» **WORK TO COMPLETE**
Across all the records below, count the lines that hold "paremta". State only that figure.

» **ENTRIES SHOWN**
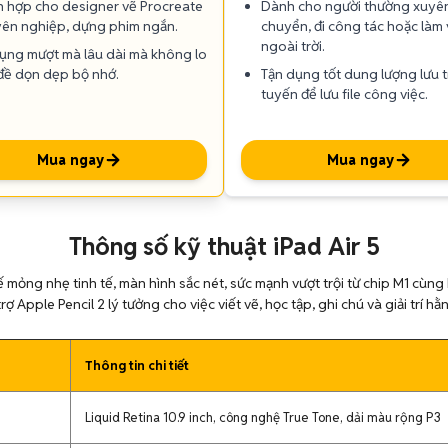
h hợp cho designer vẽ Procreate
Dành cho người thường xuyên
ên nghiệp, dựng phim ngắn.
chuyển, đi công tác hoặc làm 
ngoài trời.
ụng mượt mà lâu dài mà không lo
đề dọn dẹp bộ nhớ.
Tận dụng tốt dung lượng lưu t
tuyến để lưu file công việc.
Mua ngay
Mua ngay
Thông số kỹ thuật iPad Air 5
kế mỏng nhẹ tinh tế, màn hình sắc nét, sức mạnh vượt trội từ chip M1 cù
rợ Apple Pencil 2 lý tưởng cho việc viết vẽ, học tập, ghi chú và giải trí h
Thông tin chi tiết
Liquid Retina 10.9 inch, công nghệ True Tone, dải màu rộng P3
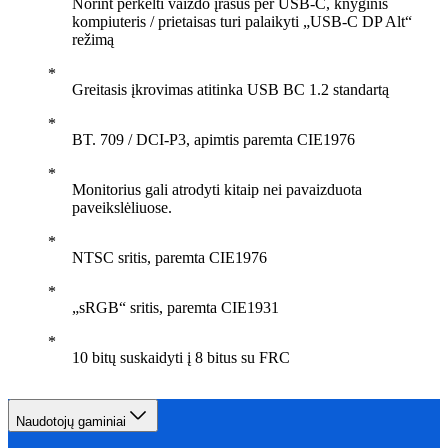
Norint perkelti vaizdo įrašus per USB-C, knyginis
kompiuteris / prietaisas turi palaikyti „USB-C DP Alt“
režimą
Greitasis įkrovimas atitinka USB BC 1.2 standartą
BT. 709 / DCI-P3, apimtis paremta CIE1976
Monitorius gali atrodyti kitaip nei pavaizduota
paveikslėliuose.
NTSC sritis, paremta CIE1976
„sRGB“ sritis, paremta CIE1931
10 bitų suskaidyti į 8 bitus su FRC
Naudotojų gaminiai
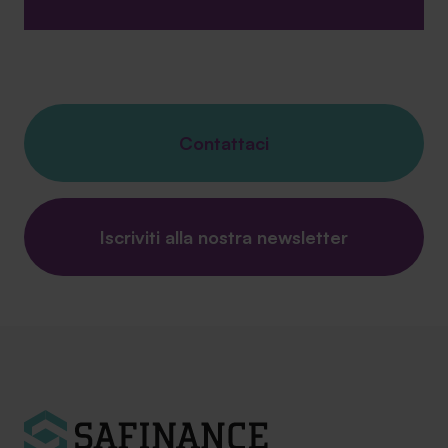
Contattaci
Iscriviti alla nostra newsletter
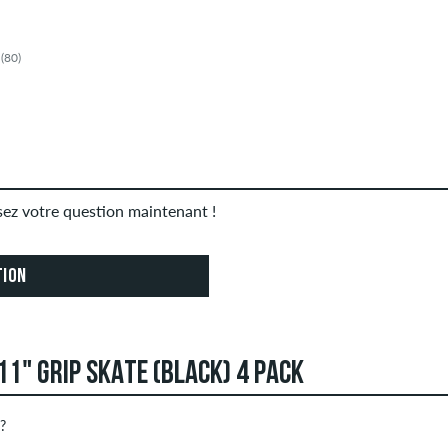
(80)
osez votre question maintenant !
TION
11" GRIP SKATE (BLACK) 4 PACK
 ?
==
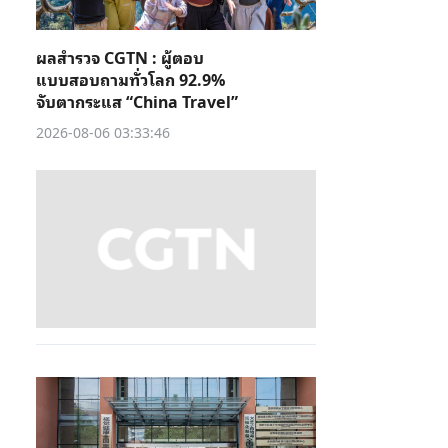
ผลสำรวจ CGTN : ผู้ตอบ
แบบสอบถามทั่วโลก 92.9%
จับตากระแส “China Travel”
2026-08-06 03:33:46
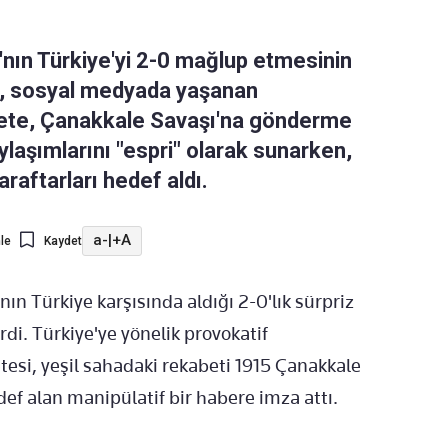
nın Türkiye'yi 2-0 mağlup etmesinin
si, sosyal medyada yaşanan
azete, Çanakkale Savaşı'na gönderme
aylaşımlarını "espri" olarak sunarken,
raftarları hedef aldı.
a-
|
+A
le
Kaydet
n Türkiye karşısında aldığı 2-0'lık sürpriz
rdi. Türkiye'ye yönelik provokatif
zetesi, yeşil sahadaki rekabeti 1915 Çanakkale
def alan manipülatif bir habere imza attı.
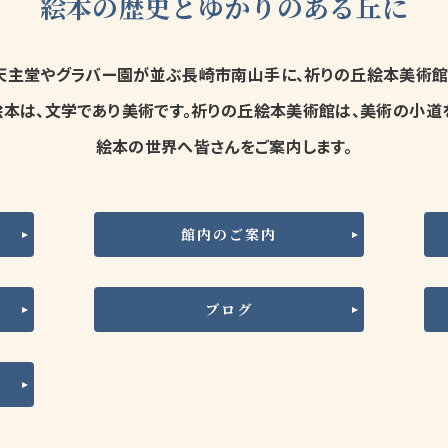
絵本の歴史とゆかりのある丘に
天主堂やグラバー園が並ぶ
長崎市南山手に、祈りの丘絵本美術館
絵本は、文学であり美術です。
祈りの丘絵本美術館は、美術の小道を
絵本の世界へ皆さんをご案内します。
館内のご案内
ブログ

» **EXPECTED ANSWER**
3